> Source records:
:::

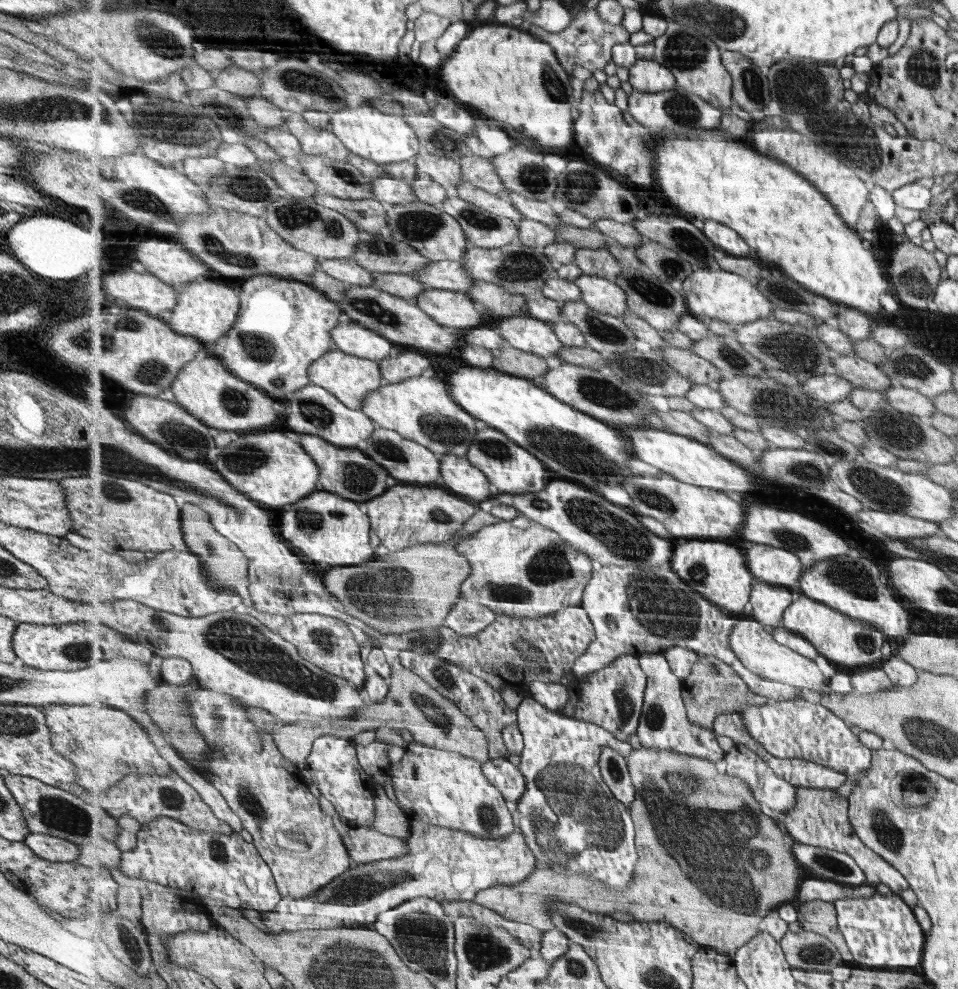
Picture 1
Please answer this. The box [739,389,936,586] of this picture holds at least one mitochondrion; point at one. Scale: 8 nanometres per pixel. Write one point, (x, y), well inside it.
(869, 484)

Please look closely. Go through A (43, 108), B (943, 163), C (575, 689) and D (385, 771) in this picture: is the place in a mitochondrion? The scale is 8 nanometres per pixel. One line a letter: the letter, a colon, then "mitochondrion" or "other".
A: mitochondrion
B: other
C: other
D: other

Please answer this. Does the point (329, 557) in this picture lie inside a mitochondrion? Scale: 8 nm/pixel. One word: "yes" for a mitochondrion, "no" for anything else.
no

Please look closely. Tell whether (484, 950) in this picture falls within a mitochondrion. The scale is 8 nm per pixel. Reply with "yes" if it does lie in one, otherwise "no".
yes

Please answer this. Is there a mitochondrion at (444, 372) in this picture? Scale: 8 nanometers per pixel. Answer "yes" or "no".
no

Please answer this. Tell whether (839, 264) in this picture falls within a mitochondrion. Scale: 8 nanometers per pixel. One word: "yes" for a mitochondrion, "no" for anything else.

:::

> Exercise instructions: Could you restate the material word for word, skipping any pictures it holds?

> Written answer:
Picture 1
Please answer this. The box [739,389,936,586] of this picture holds at least one mitochondrion; point at one. Scale: 8 nanometres per pixel. Write one point, (x, y), well inside it.
(869, 484)

Please look closely. Go through A (43, 108), B (943, 163), C (575, 689) and D (385, 771) in this picture: is the place in a mitochondrion? The scale is 8 nanometres per pixel. One line a letter: the letter, a colon, then "mitochondrion" or "other".
A: mitochondrion
B: other
C: other
D: other

Please answer this. Does the point (329, 557) in this picture lie inside a mitochondrion? Scale: 8 nm/pixel. One word: "yes" for a mitochondrion, "no" for anything else.
no

Please look closely. Tell whether (484, 950) in this picture falls within a mitochondrion. The scale is 8 nm per pixel. Reply with "yes" if it does lie in one, otherwise "no".
yes

Please answer this. Is there a mitochondrion at (444, 372) in this picture? Scale: 8 nanometers per pixel. Answer "yes" or "no".
no

Please answer this. Tell whether (839, 264) in this picture falls within a mitochondrion. Scale: 8 nanometers per pixel. One word: "yes" for a mitochondrion, "no" for anything else.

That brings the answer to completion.